Comment éviter le piège du tourisme dentaire
Le cas de Jon illustre un schéma que les professionnels de santé dénoncent de plus en plus. Le patient arrive avec un problème réel et un budget limité. La clinique propose un devis attractif, assure que le patient est « éligible » au traitement, et procède à l’intervention en un temps record — parfois en 24 ou 48 heures, là où un praticien prudent étalerait le protocole sur plusieurs mois.
Les organismes de santé recommandent plusieurs précautions élémentaires avant tout soin dentaire à l’étranger. D’abord, obtenir un bilan complet avec scanner 3D dans son pays d’origine, et faire évaluer ce bilan par un dentiste local indépendant. Ensuite, vérifier que la clinique étrangère dispose de certifications internationales vérifiables — pas seulement des avis en ligne, qui peuvent être manipulés. Enfin, se méfier de tout praticien qui propose de poser des implants et de fixer des dents définitives en moins de 48 heures : un délai de cicatrisation de trois à six mois entre la pose d’implants et la mise en charge est la norme médicale.

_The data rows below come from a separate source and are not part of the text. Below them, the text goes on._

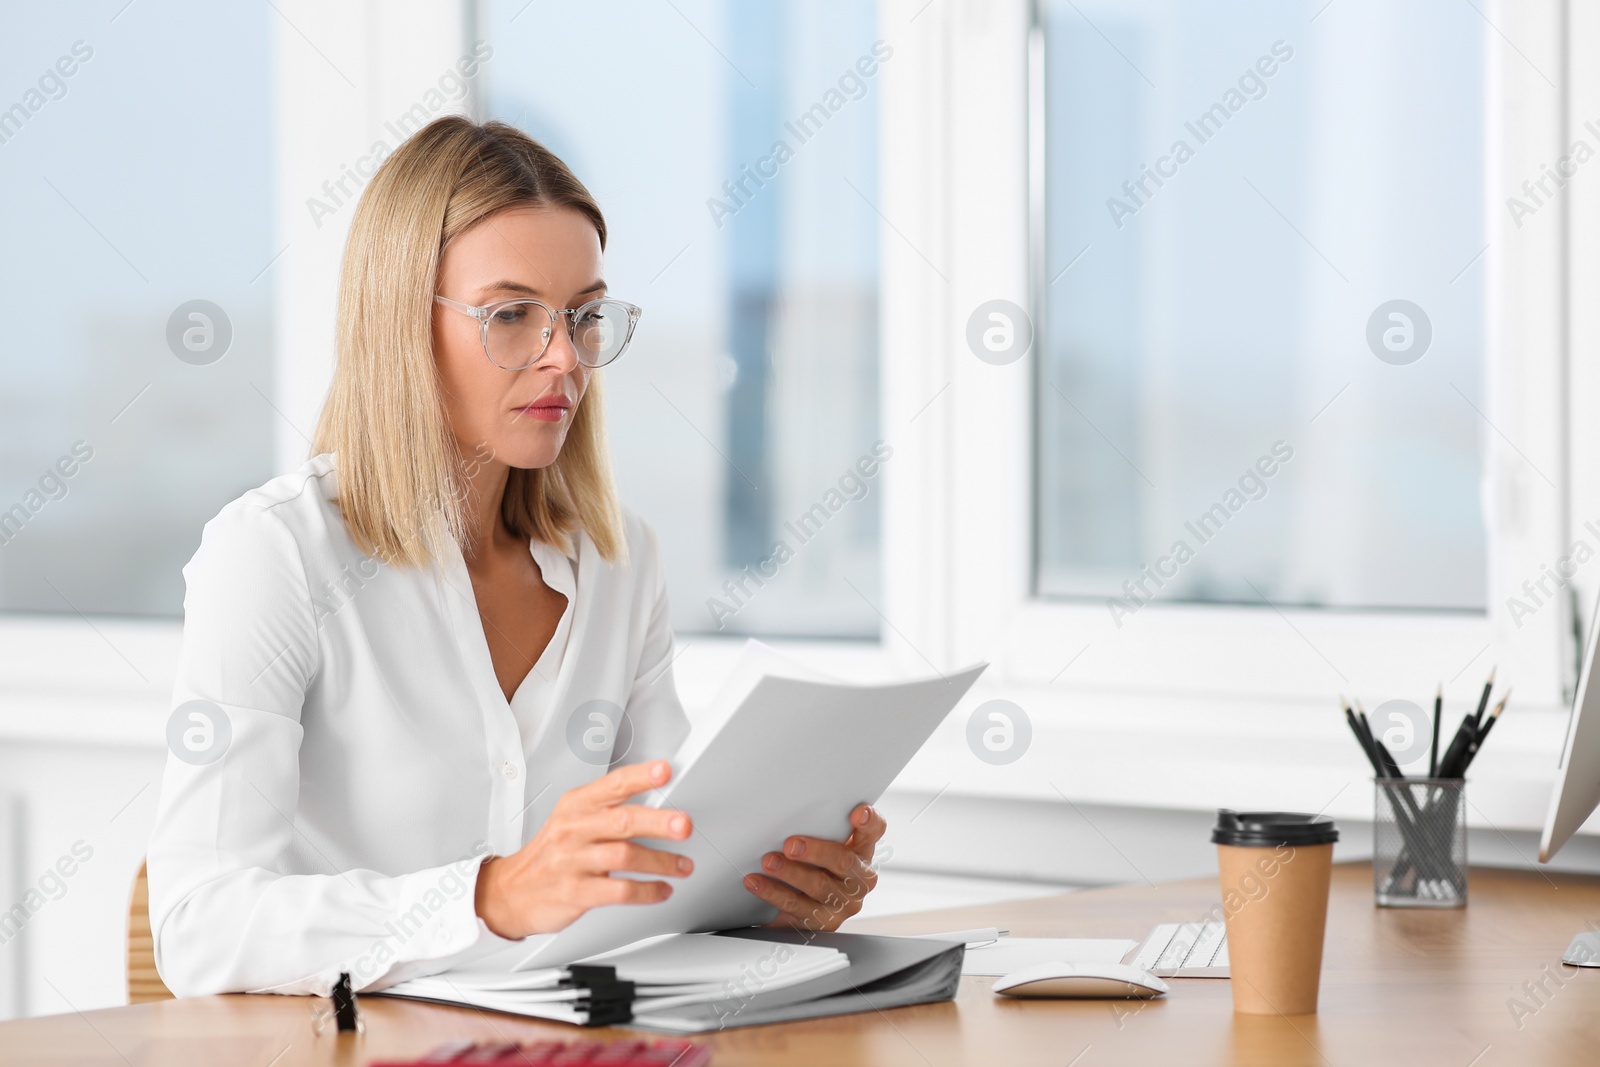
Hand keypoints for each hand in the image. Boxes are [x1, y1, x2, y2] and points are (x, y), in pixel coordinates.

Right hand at [473, 760, 692, 939]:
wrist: (511, 892)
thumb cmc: (550, 854)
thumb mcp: (570, 820)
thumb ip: (608, 809)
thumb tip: (658, 806)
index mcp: (575, 806)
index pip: (612, 785)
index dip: (640, 776)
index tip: (663, 771)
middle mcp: (574, 830)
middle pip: (622, 820)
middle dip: (659, 822)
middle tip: (684, 825)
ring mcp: (573, 861)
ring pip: (625, 856)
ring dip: (661, 862)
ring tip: (682, 866)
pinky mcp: (576, 892)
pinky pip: (619, 891)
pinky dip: (646, 891)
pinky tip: (660, 889)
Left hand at [744, 803, 885, 930]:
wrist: (804, 905)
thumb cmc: (815, 865)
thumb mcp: (823, 843)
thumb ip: (821, 825)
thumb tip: (791, 805)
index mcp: (862, 851)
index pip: (874, 831)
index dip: (869, 821)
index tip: (857, 812)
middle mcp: (859, 879)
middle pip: (844, 862)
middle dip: (816, 852)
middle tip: (790, 845)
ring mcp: (843, 903)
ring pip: (819, 887)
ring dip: (790, 874)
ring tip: (768, 862)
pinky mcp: (823, 923)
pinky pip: (796, 908)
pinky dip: (773, 893)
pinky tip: (756, 883)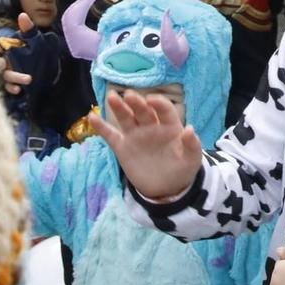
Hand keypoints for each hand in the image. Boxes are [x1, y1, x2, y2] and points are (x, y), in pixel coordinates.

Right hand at [2, 11, 34, 95]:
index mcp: (5, 48)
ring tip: (28, 79)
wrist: (50, 68)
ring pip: (6, 76)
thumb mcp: (34, 38)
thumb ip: (28, 29)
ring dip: (14, 77)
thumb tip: (23, 16)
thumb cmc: (37, 50)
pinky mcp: (13, 84)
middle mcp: (3, 61)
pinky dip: (13, 88)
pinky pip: (9, 87)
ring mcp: (7, 73)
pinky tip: (19, 89)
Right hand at [89, 88, 202, 202]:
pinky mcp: (123, 147)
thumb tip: (190, 129)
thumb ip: (192, 145)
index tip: (152, 100)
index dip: (159, 104)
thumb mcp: (191, 160)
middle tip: (129, 95)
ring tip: (111, 97)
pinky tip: (92, 117)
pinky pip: (110, 135)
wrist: (166, 189)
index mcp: (169, 126)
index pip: (164, 111)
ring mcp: (135, 135)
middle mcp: (151, 126)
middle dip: (137, 103)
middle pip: (143, 111)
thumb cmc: (181, 169)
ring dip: (119, 108)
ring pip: (126, 118)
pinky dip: (101, 127)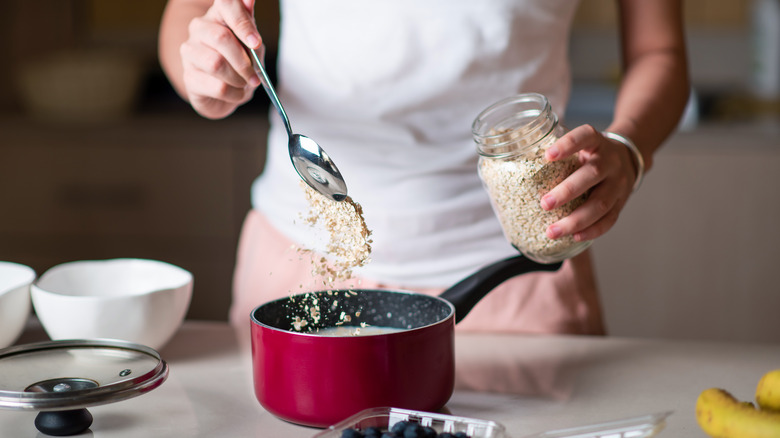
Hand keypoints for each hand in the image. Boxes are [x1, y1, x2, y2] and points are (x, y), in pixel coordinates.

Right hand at [179, 0, 262, 118]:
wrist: (227, 94)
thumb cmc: (239, 63)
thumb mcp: (251, 43)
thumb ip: (249, 23)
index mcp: (217, 15)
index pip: (225, 3)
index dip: (241, 21)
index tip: (255, 42)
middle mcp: (198, 28)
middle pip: (220, 37)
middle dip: (244, 61)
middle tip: (255, 75)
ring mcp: (189, 52)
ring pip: (216, 63)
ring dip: (238, 78)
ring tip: (245, 84)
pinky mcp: (188, 77)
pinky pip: (217, 86)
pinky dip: (234, 94)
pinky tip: (236, 93)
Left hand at [540, 124, 639, 241]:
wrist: (628, 159)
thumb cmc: (591, 155)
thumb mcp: (580, 145)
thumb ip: (558, 152)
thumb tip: (516, 162)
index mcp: (597, 143)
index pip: (585, 136)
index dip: (568, 145)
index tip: (548, 156)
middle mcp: (611, 162)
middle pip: (592, 175)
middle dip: (567, 191)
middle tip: (544, 204)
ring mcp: (618, 184)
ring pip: (600, 203)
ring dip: (575, 220)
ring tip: (552, 231)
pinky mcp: (621, 203)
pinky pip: (609, 220)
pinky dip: (592, 231)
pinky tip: (575, 237)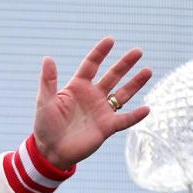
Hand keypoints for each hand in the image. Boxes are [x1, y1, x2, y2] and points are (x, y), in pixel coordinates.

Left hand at [33, 38, 152, 169]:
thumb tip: (48, 58)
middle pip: (112, 76)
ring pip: (122, 94)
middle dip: (125, 64)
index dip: (100, 53)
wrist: (51, 151)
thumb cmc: (45, 126)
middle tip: (138, 51)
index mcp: (77, 87)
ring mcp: (102, 111)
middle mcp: (92, 96)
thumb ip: (48, 81)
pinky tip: (147, 109)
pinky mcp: (107, 127)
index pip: (91, 65)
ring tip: (148, 70)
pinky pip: (125, 120)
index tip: (111, 40)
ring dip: (135, 83)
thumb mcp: (45, 101)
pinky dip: (135, 116)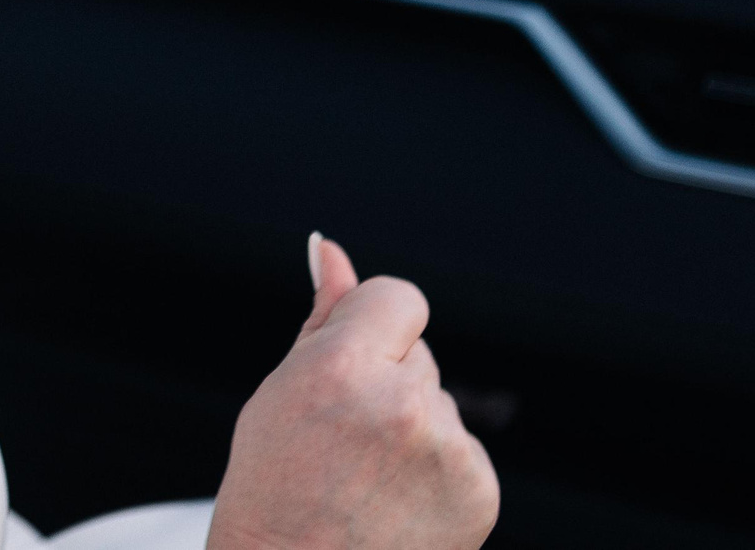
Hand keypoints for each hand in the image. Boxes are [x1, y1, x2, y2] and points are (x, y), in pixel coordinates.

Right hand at [206, 235, 497, 549]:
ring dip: (411, 427)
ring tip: (365, 482)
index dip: (373, 326)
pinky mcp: (480, 491)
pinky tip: (397, 505)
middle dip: (386, 382)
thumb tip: (330, 248)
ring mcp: (448, 451)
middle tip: (341, 442)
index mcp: (342, 369)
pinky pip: (461, 449)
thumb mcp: (282, 394)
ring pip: (438, 403)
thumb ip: (322, 318)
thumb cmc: (275, 491)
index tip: (350, 362)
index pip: (398, 297)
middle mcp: (404, 404)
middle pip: (416, 354)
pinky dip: (436, 469)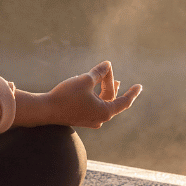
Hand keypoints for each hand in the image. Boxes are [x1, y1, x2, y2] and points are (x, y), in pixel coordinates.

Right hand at [13, 61, 141, 128]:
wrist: (45, 110)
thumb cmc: (66, 95)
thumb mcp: (85, 80)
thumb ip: (99, 72)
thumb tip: (108, 64)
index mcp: (105, 112)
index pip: (124, 101)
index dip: (133, 93)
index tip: (139, 86)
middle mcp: (100, 119)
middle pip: (111, 99)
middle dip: (111, 83)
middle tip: (108, 69)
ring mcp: (90, 120)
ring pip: (103, 104)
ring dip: (105, 90)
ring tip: (111, 81)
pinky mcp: (81, 119)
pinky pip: (95, 107)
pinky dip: (97, 96)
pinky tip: (94, 89)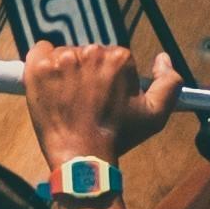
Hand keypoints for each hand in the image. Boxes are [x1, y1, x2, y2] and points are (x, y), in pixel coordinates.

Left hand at [24, 39, 176, 159]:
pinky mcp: (39, 67)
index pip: (110, 57)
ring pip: (64, 54)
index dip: (107, 78)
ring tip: (67, 99)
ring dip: (65, 72)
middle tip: (84, 101)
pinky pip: (39, 51)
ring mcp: (63, 59)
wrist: (81, 157)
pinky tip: (49, 86)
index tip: (102, 97)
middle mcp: (91, 52)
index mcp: (119, 58)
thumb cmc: (117, 137)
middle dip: (86, 73)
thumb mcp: (155, 114)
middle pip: (87, 54)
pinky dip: (43, 65)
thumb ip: (170, 82)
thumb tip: (163, 58)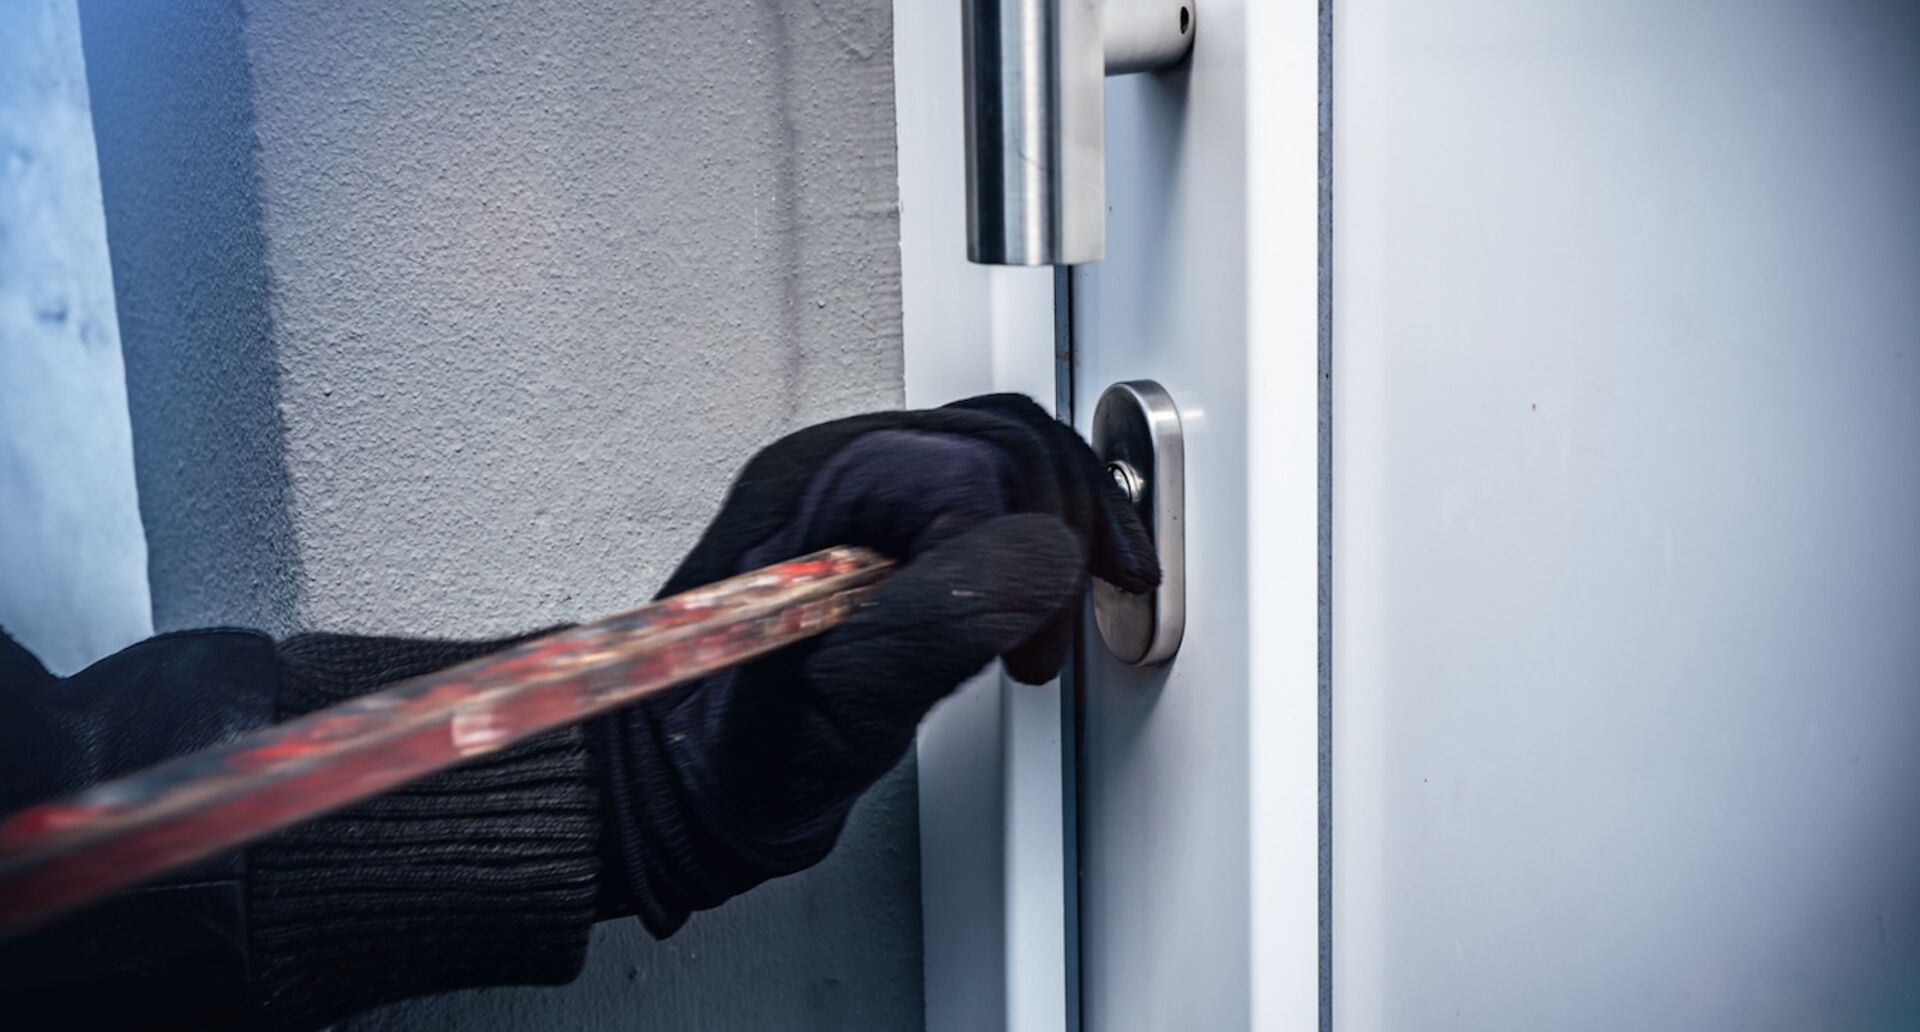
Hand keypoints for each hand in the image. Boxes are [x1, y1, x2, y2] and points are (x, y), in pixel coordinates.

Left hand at [590, 394, 1157, 933]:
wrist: (678, 791)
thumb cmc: (724, 765)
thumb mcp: (837, 710)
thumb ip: (936, 623)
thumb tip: (1038, 558)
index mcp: (815, 490)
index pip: (975, 472)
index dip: (1029, 552)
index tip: (1031, 646)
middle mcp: (837, 472)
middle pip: (1004, 443)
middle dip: (1062, 531)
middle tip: (1061, 632)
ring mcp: (861, 493)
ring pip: (1005, 456)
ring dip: (1059, 528)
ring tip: (1065, 613)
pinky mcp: (883, 526)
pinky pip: (985, 491)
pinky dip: (1037, 535)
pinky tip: (1047, 591)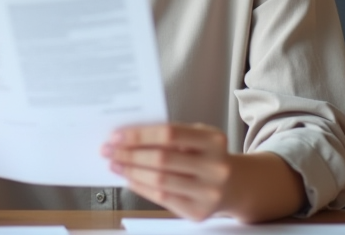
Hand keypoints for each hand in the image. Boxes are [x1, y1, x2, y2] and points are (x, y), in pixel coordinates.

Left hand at [102, 123, 230, 220]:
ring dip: (131, 172)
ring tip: (115, 165)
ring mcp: (209, 192)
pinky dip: (141, 188)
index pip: (169, 133)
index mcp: (214, 140)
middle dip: (129, 154)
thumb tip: (127, 137)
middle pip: (162, 159)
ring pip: (160, 181)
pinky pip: (162, 199)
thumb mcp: (199, 137)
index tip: (116, 135)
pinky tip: (129, 179)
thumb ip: (170, 136)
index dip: (139, 134)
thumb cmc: (207, 155)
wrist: (235, 184)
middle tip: (108, 150)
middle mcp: (215, 166)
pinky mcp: (199, 212)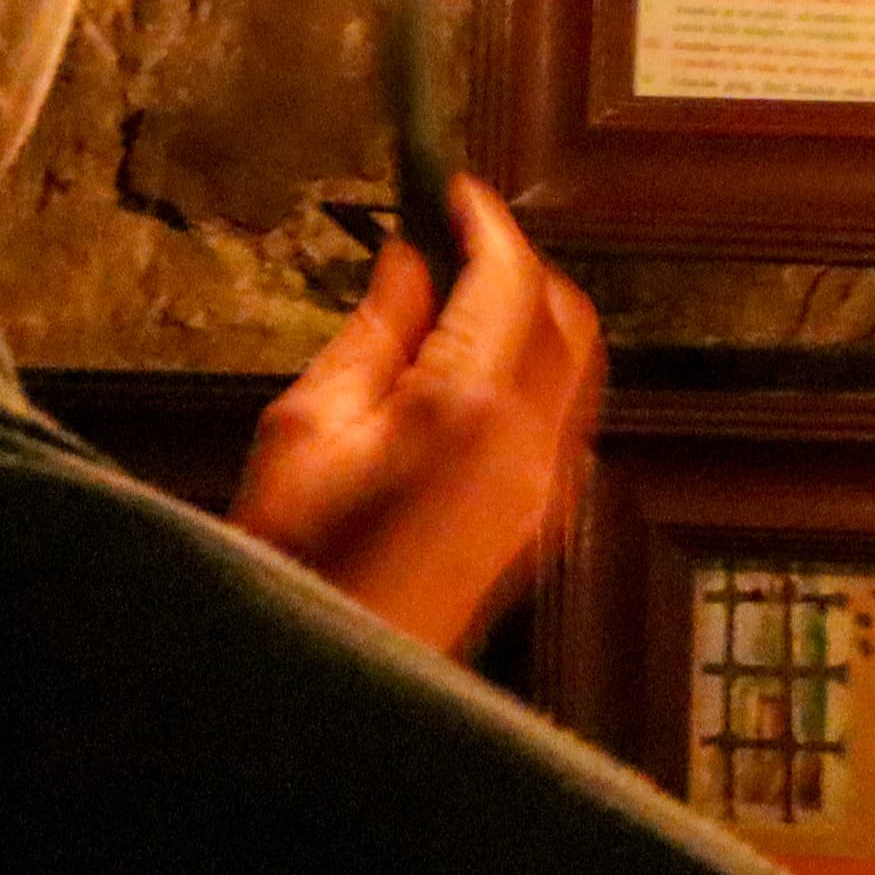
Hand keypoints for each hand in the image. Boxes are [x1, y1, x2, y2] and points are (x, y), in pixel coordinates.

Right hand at [231, 177, 606, 655]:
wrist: (326, 683)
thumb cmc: (295, 561)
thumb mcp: (307, 424)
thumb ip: (376, 332)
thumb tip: (411, 263)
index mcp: (467, 410)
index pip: (510, 280)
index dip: (484, 222)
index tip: (453, 191)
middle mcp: (530, 447)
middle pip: (567, 316)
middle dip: (519, 266)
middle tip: (453, 239)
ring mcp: (548, 491)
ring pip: (579, 367)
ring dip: (534, 319)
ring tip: (456, 301)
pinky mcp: (544, 523)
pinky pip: (566, 419)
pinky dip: (535, 375)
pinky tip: (468, 375)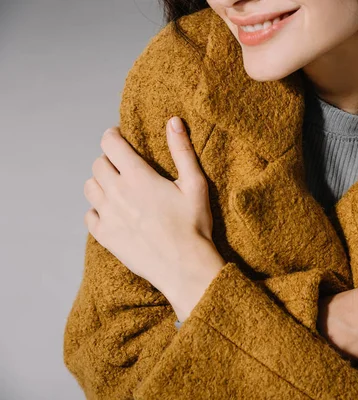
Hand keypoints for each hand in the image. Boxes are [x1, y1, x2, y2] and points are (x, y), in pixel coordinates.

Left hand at [83, 116, 225, 319]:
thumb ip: (182, 151)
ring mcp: (108, 215)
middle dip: (109, 160)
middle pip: (98, 164)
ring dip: (101, 183)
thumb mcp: (195, 184)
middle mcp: (117, 192)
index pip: (110, 144)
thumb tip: (173, 121)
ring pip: (90, 187)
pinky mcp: (105, 236)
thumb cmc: (194, 225)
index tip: (118, 137)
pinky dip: (98, 210)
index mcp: (138, 176)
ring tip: (117, 188)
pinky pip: (89, 215)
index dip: (112, 136)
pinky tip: (114, 213)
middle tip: (123, 166)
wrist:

Jon, lui, souhaiterait « pouvoir remonter le temps ». « Je sais que certaines personnes sont allées en Turquie et ont obtenu des résultats absolument brillants, reconnaît-il. Mais ce n’est pas mon cas. C’est la pire chose que j’aie jamais vécue. » Son appel aux dons reste ouvert, et son histoire continuera sans doute de circuler comme un avertissement — pour tous ceux qui envisagent de troquer un billet d’avion contre un sourire neuf.